From c5b79699e1aec4436745ba8c32b2d6e36951bff7 Mon Sep 17 00:00:00 2001
From: Yidi Wu <yidi@meta.com>
Date: Fri, 1 Nov 2024 14:54:06 -0700
Subject: [PATCH] [hop free symbols] replace ctx.save_for_backward to support
 symints/ints (#138737)

Pull Request resolved: https://github.com/pytorch/pytorch/pull/138737
Approved by: https://github.com/drisspg, https://github.com/zou3519, https://github.com/Chillee
ghstack dependencies: #138345, #138428, #138558
---
 test/inductor/test_flex_attention.py      | 49 ++++++++++++++++-
 torch/_higher_order_ops/flex_attention.py | 66 +++++++++++++----------
 torch/_higher_order_ops/utils.py          |  4 +-
 3 files changed, 90 insertions(+), 29 deletions(-)

Problem 1.
Summarize the patch header above in two sentences.
Problem 2.
From the patch header, copy out the stretch from "From c5b79699e1aec4436745ba8c32b2d6e36951bff7 Mon" through "insertions(+), 29 deletions(-)", keeping every character as it appears.

Given information.
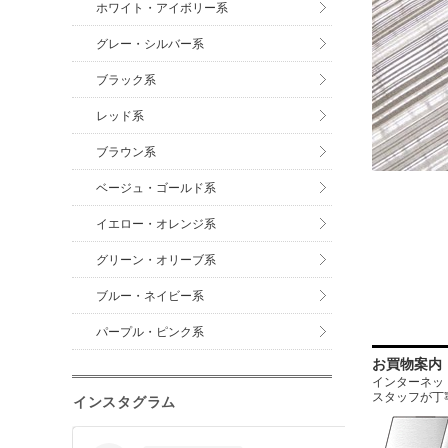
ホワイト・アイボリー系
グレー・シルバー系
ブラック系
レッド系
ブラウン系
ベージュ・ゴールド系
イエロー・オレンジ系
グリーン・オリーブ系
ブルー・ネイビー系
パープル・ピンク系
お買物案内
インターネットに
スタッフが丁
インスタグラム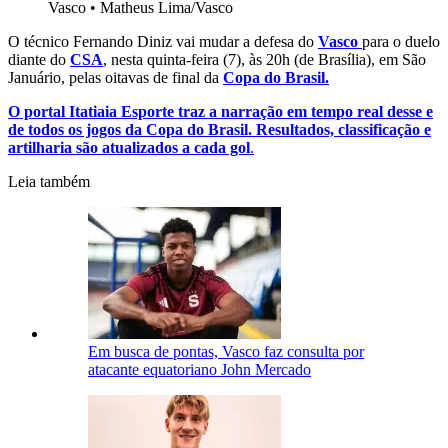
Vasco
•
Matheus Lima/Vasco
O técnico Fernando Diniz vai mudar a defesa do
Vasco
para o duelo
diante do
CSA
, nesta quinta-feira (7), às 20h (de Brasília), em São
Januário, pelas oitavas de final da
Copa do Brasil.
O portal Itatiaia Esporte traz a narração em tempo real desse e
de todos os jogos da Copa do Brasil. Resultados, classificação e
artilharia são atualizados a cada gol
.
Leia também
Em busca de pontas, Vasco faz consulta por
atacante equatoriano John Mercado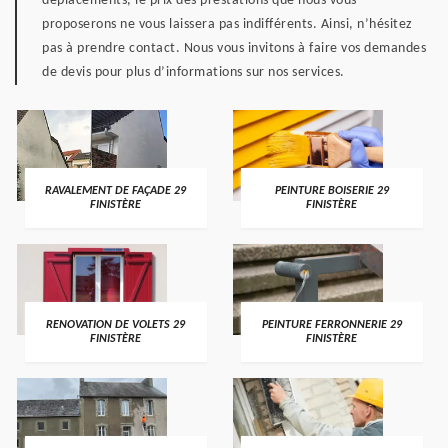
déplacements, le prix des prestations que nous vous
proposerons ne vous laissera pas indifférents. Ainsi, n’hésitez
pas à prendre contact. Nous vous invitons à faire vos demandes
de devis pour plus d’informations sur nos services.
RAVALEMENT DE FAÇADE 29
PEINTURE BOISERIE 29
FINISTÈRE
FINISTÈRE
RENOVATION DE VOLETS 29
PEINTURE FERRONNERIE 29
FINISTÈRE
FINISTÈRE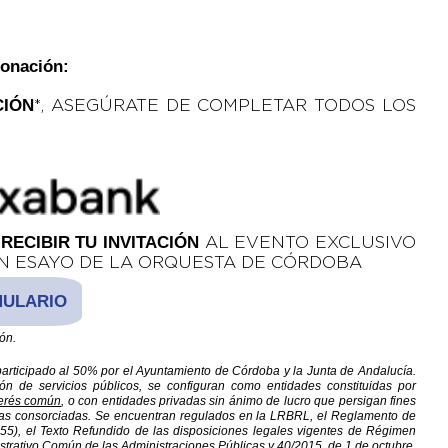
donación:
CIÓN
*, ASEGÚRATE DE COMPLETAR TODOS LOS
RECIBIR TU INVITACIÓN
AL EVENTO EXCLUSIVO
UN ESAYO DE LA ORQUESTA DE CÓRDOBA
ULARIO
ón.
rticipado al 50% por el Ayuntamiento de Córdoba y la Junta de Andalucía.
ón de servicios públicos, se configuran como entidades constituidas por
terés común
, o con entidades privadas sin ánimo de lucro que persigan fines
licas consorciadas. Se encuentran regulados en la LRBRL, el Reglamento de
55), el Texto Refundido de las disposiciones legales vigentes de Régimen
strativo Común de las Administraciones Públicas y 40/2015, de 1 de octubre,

Output 1.
Yidi Wu sent a patch on Fri, 1 Nov 2024 that replaces ctx.save_for_backward to support symints and ints, filed under "[hop free symbols]" as pull request #138737. It was approved by drisspg, zou3519 and Chillee, depends on #138345, #138428 and #138558, and changes 3 files with 90 insertions and 29 deletions.

Output 2.
From c5b79699e1aec4436745ba8c32b2d6e36951bff7 Mon Sep 17 00:00:00 2001
From: Yidi Wu <yidi@meta.com>
Date: Fri, 1 Nov 2024 14:54:06 -0700
Subject: [PATCH] [hop free symbols] replace ctx.save_for_backward to support
 symints/ints (#138737)

Pull Request resolved: https://github.com/pytorch/pytorch/pull/138737
Approved by: https://github.com/drisspg, https://github.com/zou3519, https://github.com/Chillee
ghstack dependencies: #138345, #138428, #138558
---
 test/inductor/test_flex_attention.py      | 49 ++++++++++++++++-
 torch/_higher_order_ops/flex_attention.py | 66 +++++++++++++----------
 torch/_higher_order_ops/utils.py          |  4 +-
 3 files changed, 90 insertions(+), 29 deletions(-)